We had been down this road before. Yes yes yes yes yes, I wanted to say but didn’t. “You had said I was making progress,” I said. “Are you recanting now?”

He looked exasperated with me. “You go back and forth,” he said. “Living with Eva was a huge step for you.”

“That’s why I don’t say anything,” I said. “I don’t want to lose what I have. I just want to modify our arrangement.”

“Eva seems to care for you, Mel. Do you really think a modification in your arrangement would cause her to break things off?”

“I don’t know,” I said. “What I really don’t understand is why she cares for me.”

“That’s another matter altogether,” he said. “You do accept that she does care for you.”

“I suppose so,” I said. “Maybe she’ll wake up one day and discover that she doesn’t.”

He shook his head sadly. “You’ve been friends for a while now, haven’t you. Do you have any reason to believe that her feelings are frivolous?”

I admitted that I didn’t. And that was that. Nothing was solved except that I knew I had been in the wrong again. And there was nothing to be done or at least nothing that I was willing to do.

When we finished the week living together in her place, I said, “Let’s take a few days off before making another decision.”

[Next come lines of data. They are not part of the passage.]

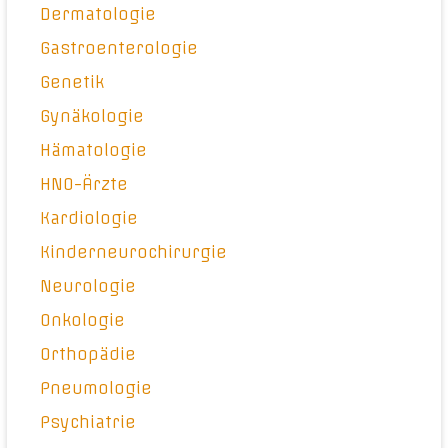
Dermatologie
Gastroenterologie
Genetik
Gynäkologie
Hämatologie
HNO-Ärzte
Kardiologie
Kinderneurochirurgie
Neurologie
Onkologie
Orthopädie
Pneumologie
Psychiatrie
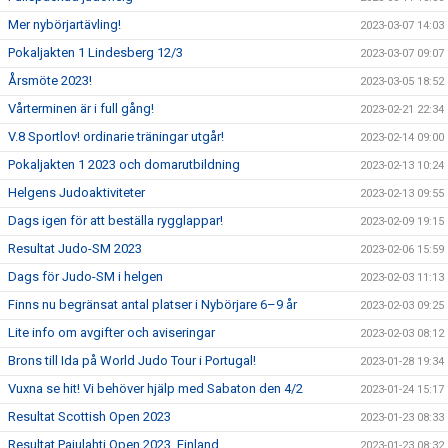
Mer nybörjartävling!
2023-03-07 14:03
Pokaljakten 1 Lindesberg 12/3
2023-03-07 09:07
Årsmöte 2023!
2023-03-05 18:52
Vårterminen är i full gång!
2023-02-21 22:34
V.8 Sportlov! ordinarie träningar utgår!
2023-02-14 09:00
Pokaljakten 1 2023 och domarutbildning
2023-02-13 10:24
Helgens Judoaktiviteter
2023-02-13 09:55
Dags igen för att beställa rygglappar!
2023-02-09 19:15
Resultat Judo-SM 2023
2023-02-06 15:59
Dags för Judo-SM i helgen
2023-02-03 11:13
Finns nu begränsat antal platser i Nybörjare 6–9 år
2023-02-03 09:25
Lite info om avgifter och aviseringar
2023-02-03 08:12
Brons till Ida på World Judo Tour i Portugal!
2023-01-28 19:34
Vuxna se hit! Vi behöver hjälp med Sabaton den 4/2
2023-01-24 15:17
Resultat Scottish Open 2023
2023-01-23 08:33
Resultat Pajulahti Open 2023, Finland
2023-01-23 08:32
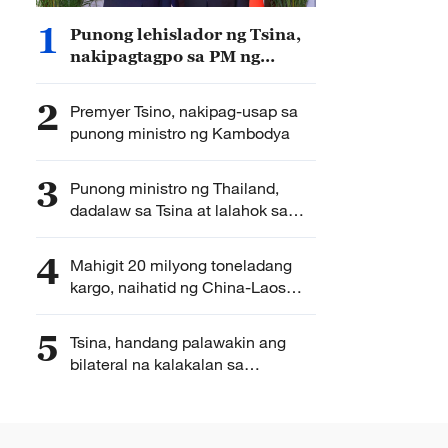
1
Punong lehislador ng Tsina,
nakipagtagpo sa PM ng
Thailand
2
Premyer Tsino, nakipag-usap sa
punong ministro ng Kambodya
3
Punong ministro ng Thailand,
dadalaw sa Tsina at lalahok sa
2026 World AI Conference
4
Mahigit 20 milyong toneladang
kargo, naihatid ng China-Laos
Railway
5
Tsina, handang palawakin ang
bilateral na kalakalan sa
Biyetnam – premyer Tsino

“If that’s what you want,” she said. “I thought the arrangement went pretty well, though it was more comfortable in your apartment.”

I’m glad she recognized that. In her apartment if I wanted to be by myself, I’d have to go in the bathroom, which I did a few times.

The next few days we each lived in our separate apartments and I confess that after the first day I felt kind of lonely. On the fourth day, at my suggestion, Eva moved back into my apartment. I was comfortable with her there, even occasionally happy.

We completed a week of living together in my apartment. I was reluctant to move again into hers, which seemed the next step, but Eva suggested that we spend another week in mine. It was as if she were reading my mood. I agreed, feeling grateful to her, though I played down my appreciation, not wanting her to know that I was not happy with the other alternative.

“When it’s fixed up,” Eva said, “your place is quite nice.” I neglected to mention that Eva had done some redecorating, mostly in the interest of neatening things.

So we lived together another week in my place, which was mostly okay. During one of our walks I said, muttered actually, “Why don’t we just stay in my place?”

She didn’t answer for a while — perhaps she hadn’t heard me. I wasn’t up to saying it again. A few minutes later she said, “I’m not ready yet to give up my own place altogether. Why don’t we try another week in your apartment?”

I agreed, though I worried where we would be after the week ended. All week I concerned myself with what lay ahead for us.

I had a chance to talk to Klotzman before the week was over.

“I’m impressed with how you’re doing,” he said, “but nothing comes easy to you.”

“If I could,” I said, “I would go back to the way things had been before Eva and I started living together. Life was simpler then.”

“There were different problems,” he said.

“I can imagine myself on a more casual footing with Eva. I was less tormented then.”